For a while, each visit I made to America was preceeded by a delivery of fine Cuban cigars. In a very Bond-like arrangement, I was to take these with me ‘for personal use’ and deliver them to an American whom we shall call Steve.

It was quite legal but it had an enjoyable air of opulence and sedition... and it was intimately tied in with cutting-edge digital audio.

This was at a time when converting audio between the analogue and digital worlds was as exciting as it was fraught. Seasoned audio commentator Barry Fox had locked horns with the highly-regarded classical recording company Deutsche Grammophon over its use of the term ‘4D’ to describe the conversion strategy it had developed with Yamaha for its CD releases. And we were all coming to terms with jitter, dither, oversampling and ‘eye diagrams’ for the first time.

Steve was one of the champions of ‘fast-and-wide’ conversion (using high sample rates and plenty of bits), arguing that it was an essential part of retaining quality and options when archiving recordings in the digital domain. He called is, simply, 'archival'. He also loved Cuban cigars, but his government’s trade embargo against Cuba had kept them out of reach since the early 1960s. In fact, it is believed that JFK asked an aide to bring him 1,000 Upmann cigars immediately before the 1962 embargo took effect…

Converting the crowd

Eye Diagram
Looking digital audio in the eye...

In many respects, things haven’t gone too well since. Certainly, the pro audio industry has gained a vastly improved understanding of the importance of audio conversion and how to achieve it. But the consumer market is so ill-served that advertisements have described MP3 players as offering ‘CD quality’ sound.

Someone had evidently forgotten to tell the ad agency that MP3 is a process that was expressly designed to throw away some of CD’s 44.1kHz, 16-bit data in order to pack more music into those little boxes you can carry around to add the soundtrack of your choice to your daily commute. And consumers are now so conditioned to the poor quality of music-on-the-move systems that they don’t know what they’re missing.

Add to this the ‘download’ model of distribution, and you have a music industry that is making its product more disposable – not simply because it is moving on from tangible collections of vinyl with their own culture of artwork and sleeve notes, but because computer failures, new players and new delivery platforms all threaten to damage or destroy music collections in different ways.

* _Source data_
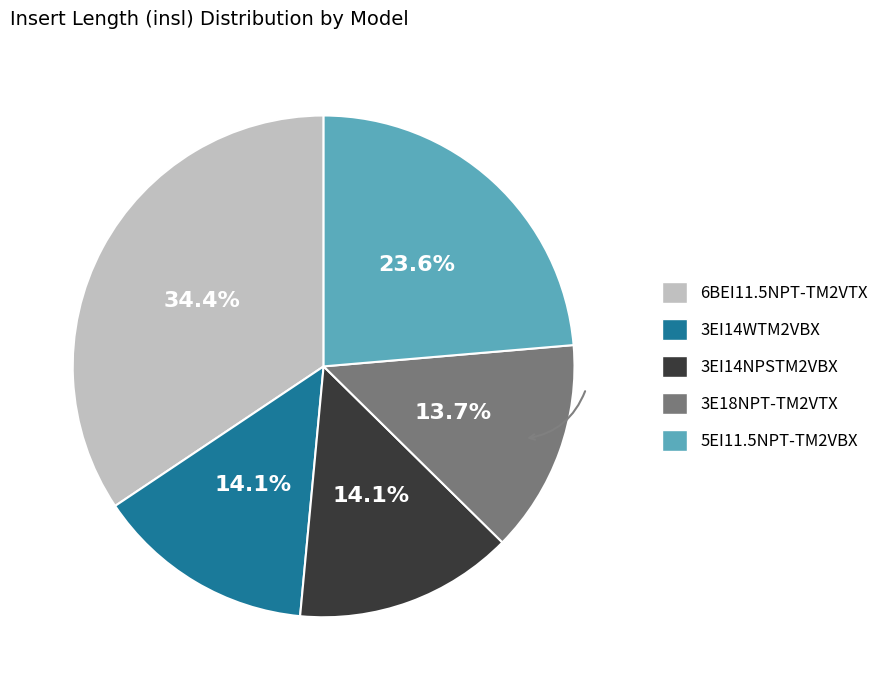

Between 5EI11.5NPT-TM2VBX and 3EI14NPSTM2VBX, which is larger?

5EI11.5NPT-TM2VBX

* _Work instructions_
(A) In the essay on digital audio conversion, which company developed the CD conversion strategy with Deutsche Grammophon?
(B) Go on with the essay on digital audio conversion, starting after its last sentence.

* _Results_
(A) Yamaha

(B)
While there are audiophile D/A converters costing thousands of dollars on the consumer market, it’s probably true to say that Steve was pretty astute in identifying archival applications as his target, for both altruistic and commercial reasons. Tied in with audio restoration systems – capable of ‘removing’ scratches, hiss and ambient noise from old recordings, as well as compensating for wear and misadjustment of the tape machines used to make them – high-quality converters are well appreciated here.

Tangled websites

In a further twist to the archival considerations of audio recordings, the websites of audio companies and the audio press are now presenting their own dilemma.

With website models and technology developing as quickly as those of early digital audio converters, renewing a website is a constant consideration. But this can often only be made at the cost of losing an on-line archive or having to rebuild it from the ground up. For equipment manufacturers, this may involve a library of manuals, options and technical documentation, while for contractors it might be equipment catalogues, systems models and case studies. For magazines, it is a back catalogue of published articles.

All are valuable in themselves and also contribute to a company’s visibility through search engines. A new website can readily represent a step backward as well as forward if archives are lost. The cost of rebuilding any of these archives can be considerable, but probably not as great as the cost of losing them.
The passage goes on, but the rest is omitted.